- Specialty: Ophthalmology

= Osteo-odonto-keratoprosthesis =

Medical procedure for the eye

Osteo-odonto-keratoprosthesis (OOKP), also known as "tooth in eye" surgery, is a medical procedure to restore vision in the most severe cases of corneal and ocular surface patients. It includes removal of a tooth from the patient or a donor.

After removal, a longitudinal lamina is cut from the tooth and a hole is drilled perpendicular to the lamina. The hole is then fitted with a cylindrical lens. The lamina is grown in the patients' cheek for a period of months and then is implanted upon the eye.

The procedure was pioneered by the Italian ophthalmic surgeon, professor Benedetto Strampelli in the early 1960s. Strampelli was a founder-member of the International Intra-Ocular Implant Club (IIIC) in 1966.

== Medical uses ==

An operation to graft the OOKP is undertaken in severe pemphigoid, chemical burns, Stevens–Johnson syndrome, trachoma, Lyell syndrome and multiple corneal graft failure.
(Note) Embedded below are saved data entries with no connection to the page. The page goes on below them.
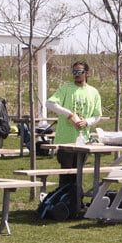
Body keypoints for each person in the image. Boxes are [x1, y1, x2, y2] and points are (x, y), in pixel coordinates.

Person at [46, 60, 103, 193]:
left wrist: (87, 122)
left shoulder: (93, 92)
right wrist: (68, 114)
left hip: (83, 141)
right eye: (74, 72)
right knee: (66, 175)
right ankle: (64, 204)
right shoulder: (66, 89)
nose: (76, 74)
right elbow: (49, 103)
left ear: (87, 73)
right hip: (64, 141)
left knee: (78, 175)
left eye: (79, 72)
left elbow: (97, 115)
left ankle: (76, 202)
There is a significant risk of anatomical failure of lamina in the long term, estimated at 19% in a small study, with the main risks being laminar resorption, particularly in allografts, and glaucoma.

Another, bigger study comparing OOKP with the lesser known osteo-keratoprosthesis (OKP) in 145 and 82 patients and follow-up terms up to 10 years yielded the following statistics:
- 10-year anatomical survival: 66% for OOKP and 47% for OKP
- 2-year functional survival (visual acuity better than 1.30 logMAR or 20/400 Snellen): 63% for OOKP and 49% for OKP
- 10-year functional survival (visual acuity better than 1.30 logMAR or 20/400 Snellen): 38% for OOKP and 17% for OKP

Another long-term study of 181 patients puts the chances of retaining an intact OOKP after 18 years at 85%.
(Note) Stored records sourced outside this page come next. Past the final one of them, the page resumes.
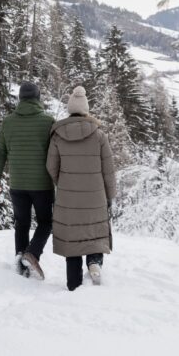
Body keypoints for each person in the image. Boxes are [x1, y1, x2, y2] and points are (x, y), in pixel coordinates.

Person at [46, 86, 117, 291]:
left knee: (72, 238)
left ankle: (73, 284)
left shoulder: (58, 135)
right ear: (86, 110)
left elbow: (51, 166)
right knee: (94, 232)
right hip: (95, 196)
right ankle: (94, 262)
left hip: (68, 198)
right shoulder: (99, 135)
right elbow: (109, 169)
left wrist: (64, 183)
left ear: (70, 109)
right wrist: (110, 195)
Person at [0, 81, 55, 280]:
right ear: (38, 98)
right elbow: (56, 154)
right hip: (42, 185)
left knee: (22, 223)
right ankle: (32, 254)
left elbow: (0, 152)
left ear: (20, 99)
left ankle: (21, 261)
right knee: (46, 222)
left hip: (17, 184)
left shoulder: (8, 122)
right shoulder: (48, 121)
In 2022, a retrospective study conducted on 82 eyes with OOKP using original Strampelli technique, showed an anatomical survival of 94% up to 30 years of follow-up. The same study also reported a visual acuity better than 1.00 logMAR (or 20/200 Snellen) at 10 years in 81% of the eyes, and a visual acuity of 1.21 logMAR (or 20/324 Snellen) at 30 years.

==Procedure==
OOKP is a two-stage operation:

Stage 1 of the surgery involves five separate procedures:

1. The eye is opened up and the entire inner surface of the eyelids, corneal surface and all scar tissue is removed
2. Inner mucosal lining of the cheek is transplanted onto the new surface of the eye
3. A canine or premolar tooth and part of the adjacent bone and ligaments are removed
4. A bolt-shaped structure is fashioned from the tooth-bone complex which is fitted with a plastic optical cylinder
5. The tooth-bone-cylinder complex is implanted into the patient's cheek to grow a new blood supply

Stage 2 (about 4 months later) involves two separate procedures:

1. The cheek mucosal lining over the eye is opened and the inner contents of the eye are removed
2. The tooth-bone-cylinder complex is removed from the cheek and inserted into the eye, the mucosal cheek lining is replaced over the implant.

At the end of the procedure, light can now enter through the plastic cylinder, and the patient is able to see through this cylinder with good vision.

== History ==

The procedure was pioneered by the Italian ophthalmic surgeon Professor Benedetto Strampelli in Rome in the early 1960s.

The son of the geneticist and agronomist Nazareno Strampelli, Benedetto Strampelli held the chair of ophthalmic surgery at Rome's Ospedale di San Giovanni in Laterano where he was one of the first surgeons in Italy to transplant cornea. In 1953 he was the first Italian to implant intraocular lenses which were manufactured to his own design by Rayners in UK. Strampelli was a founder-member with Harold Ridley and Peter Choyce of the International Intra-Ocular Implant Club (IIIC) in 1966.